Getting Started

Who this is for

This page is for people who are completely new to Semantiva. You do not need any prior knowledge of Semantiva, but you should be comfortable running commands in a terminal and editing small text files.

After completing this page, continue with Pipeline users.

This page walks you from installation to running your first pipeline.

Install Semantiva

Semantiva requires Python 3.10+.

Install from PyPI:

pip install semantiva

Then verify that the CLI is available:

semantiva --help
usage: semantiva [-h] [--version] {run,inspect,dev} ...

positional arguments:
  {run,inspect,dev}
    run              Execute a pipeline from a YAML file
    inspect          Inspect a pipeline configuration from a YAML file
    dev              Developer tools

options:
  -h, --help         show this help message and exit
  --version          show program's version number and exit

The three main subcommands are run, inspect, and dev. Common usage patterns:

# Execute a pipeline
semantiva run pipeline.yaml

# With context values
semantiva run pipeline.yaml --context key=value

# Validate before running
semantiva run pipeline.yaml --validate

# Inspect pipeline configuration
semantiva inspect pipeline.yaml

# Extended inspection with per-node details
semantiva inspect pipeline.yaml --extended

For full options and advanced usage, see Semantiva CLI. For detailed inspection examples and validation workflows, see Introspection & Validation and Pipelines - YAML & CLI.

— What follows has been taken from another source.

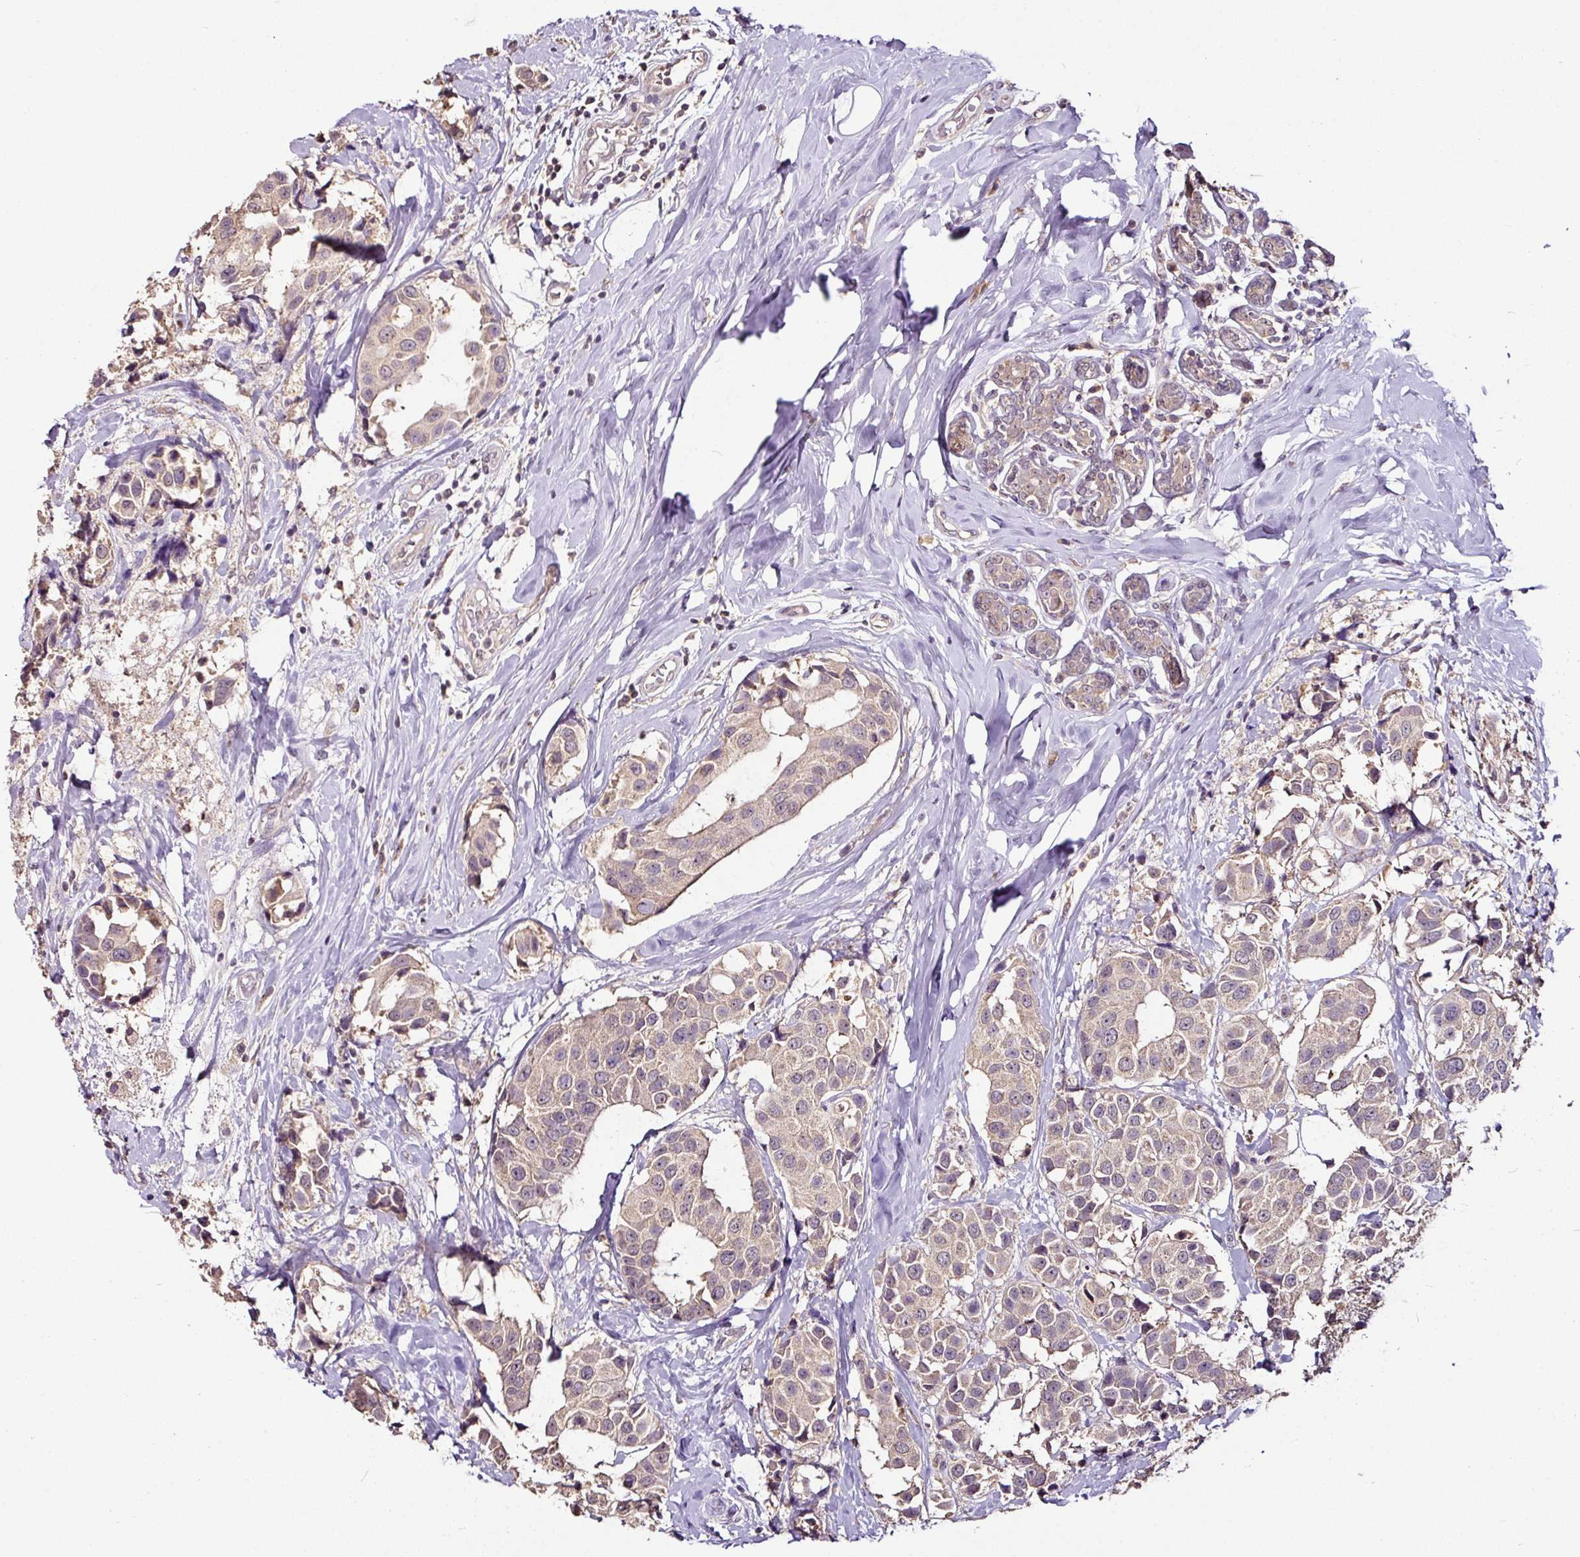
{"staining": {"intensity": "weak", "quantity": "25%-75%", "location": "cytoplasmic/membranous"}, "tissue": "breast cancer", "cell_type": "Tumor cells", "image_type": "cancer", "snomed": [{"axis": "morphology", "description": "Normal tissue, NOS"}, {"axis": "morphology", "description": "Duct carcinoma"}, {"axis": "topography", "description": "Breast"}], "caption": "Immunohistochemical staining of human breast cancer exhibits low levels of weak cytoplasmic/membranous staining in approximately 25%-75% of tumor cells.", "gene": "RPL38", "patient": {"sex": "female", "age": 39}}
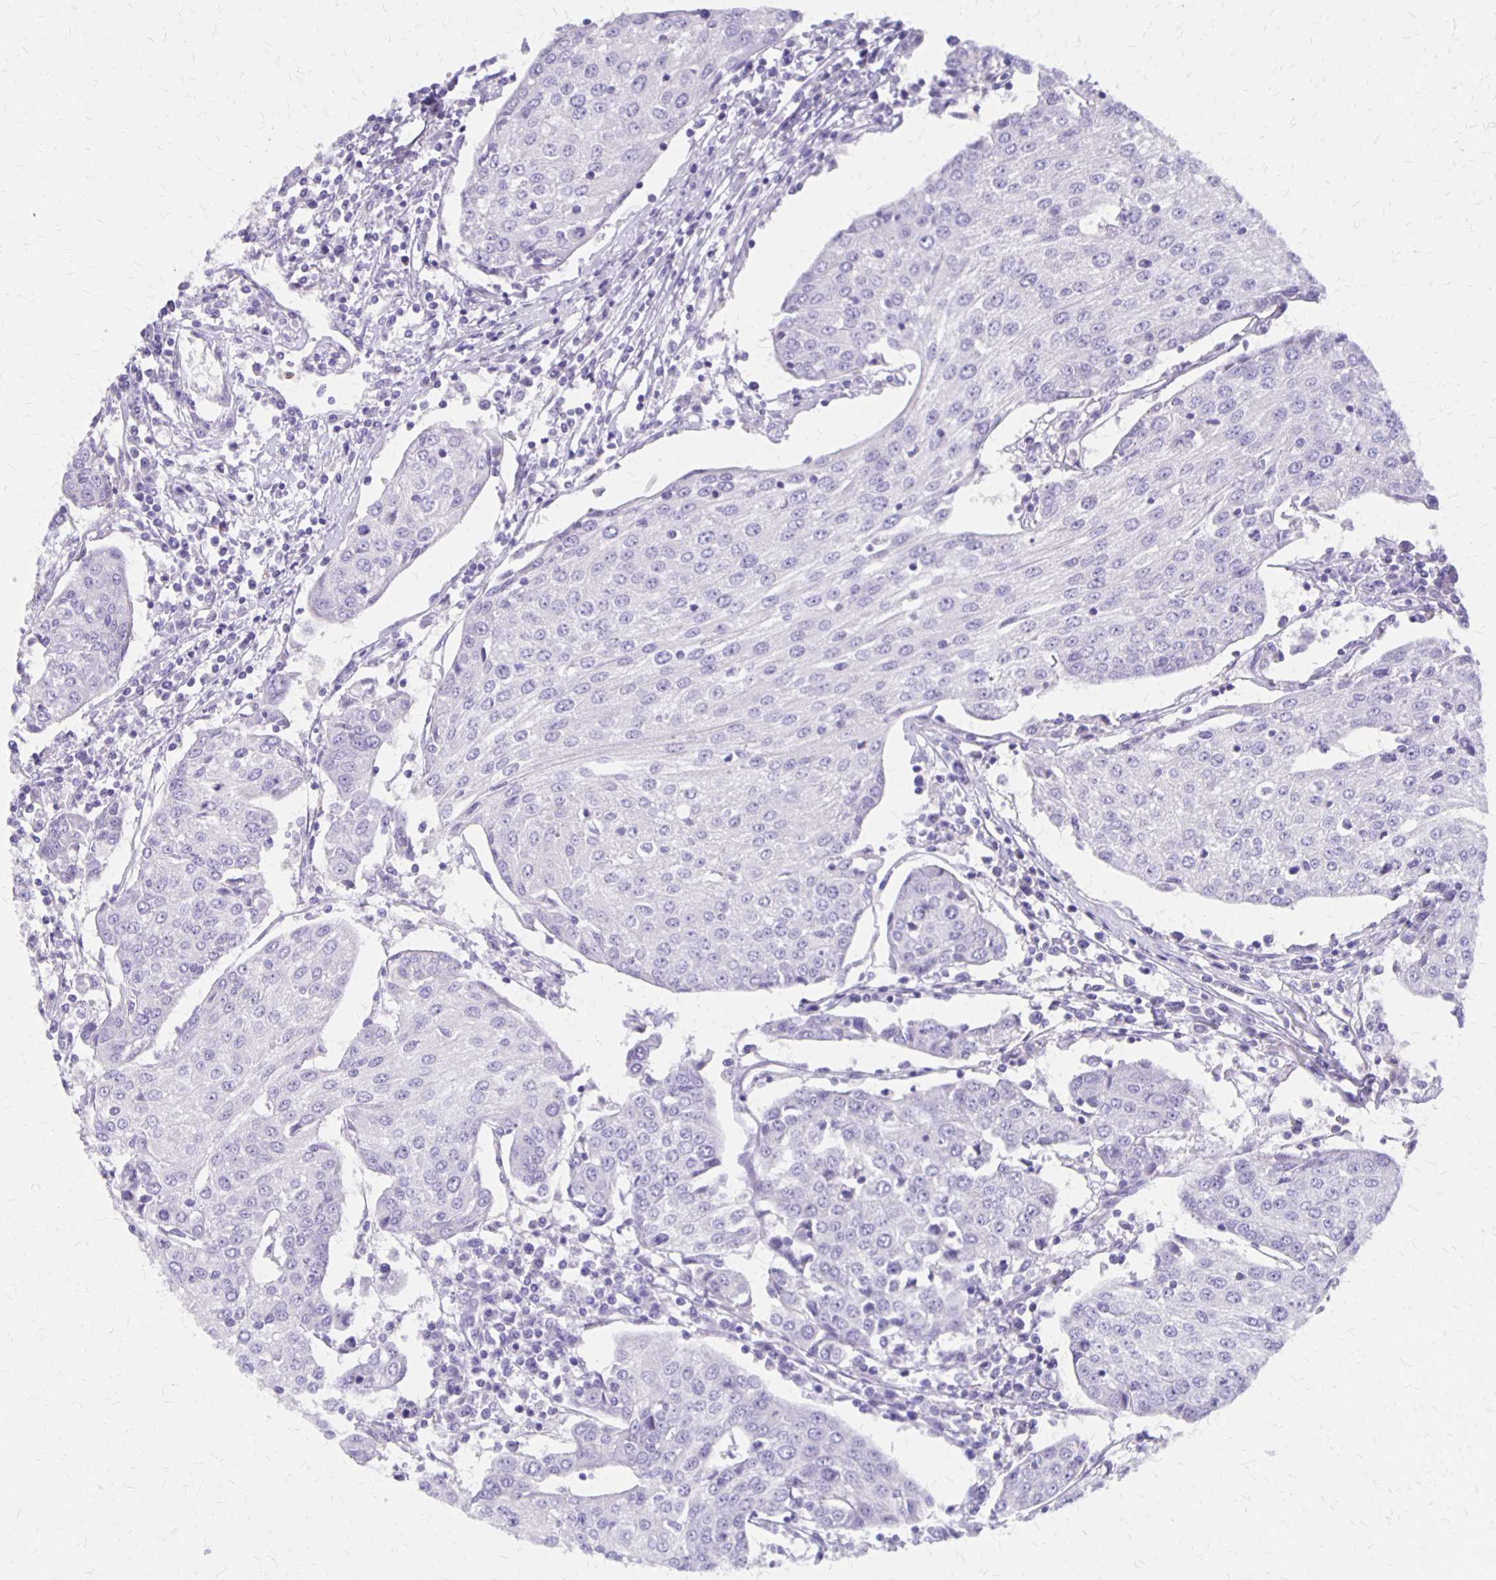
{"staining": {"intensity": "negative", "quantity": "none", "location": "none"}, "tissue": "urothelial cancer", "cell_type": "Tumor cells", "image_type": "cancer", "snomed": [{"axis": "morphology", "description": "Urothelial carcinoma, High grade"}, {"axis": "topography", "description": "Urinary bladder"}], "caption": "Immunohistochemistry of urothelial cancer demonstrates no expression in tumor cells. (DAB (3,3'-diaminobenzidine) immunohistochemistry visualized using brightfield microscopy, high magnification).", "gene": "SEPTIN5", "patient": {"sex": "female", "age": 85}}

Quickstart - Hello pipeline (YAML only)

The smallest useful example is a pipeline defined purely in YAML and executed from the CLI. Create a file hello.yaml:

extensions: ["semantiva-examples"]  # or your own extension packages

pipeline:
  nodes:
    - processor: FloatValueDataSource
      parameters:
        value: 1.0

    - processor: FloatAddOperation
      parameters: {}

    - processor: FloatCollectValueProbe
      context_key: "result"

    - processor: template:"result_{result}.txt":path

    - processor: FloatTxtFileSaver

Note that FloatAddOperation has no addend parameter in the configuration; it will be provided via context at runtime.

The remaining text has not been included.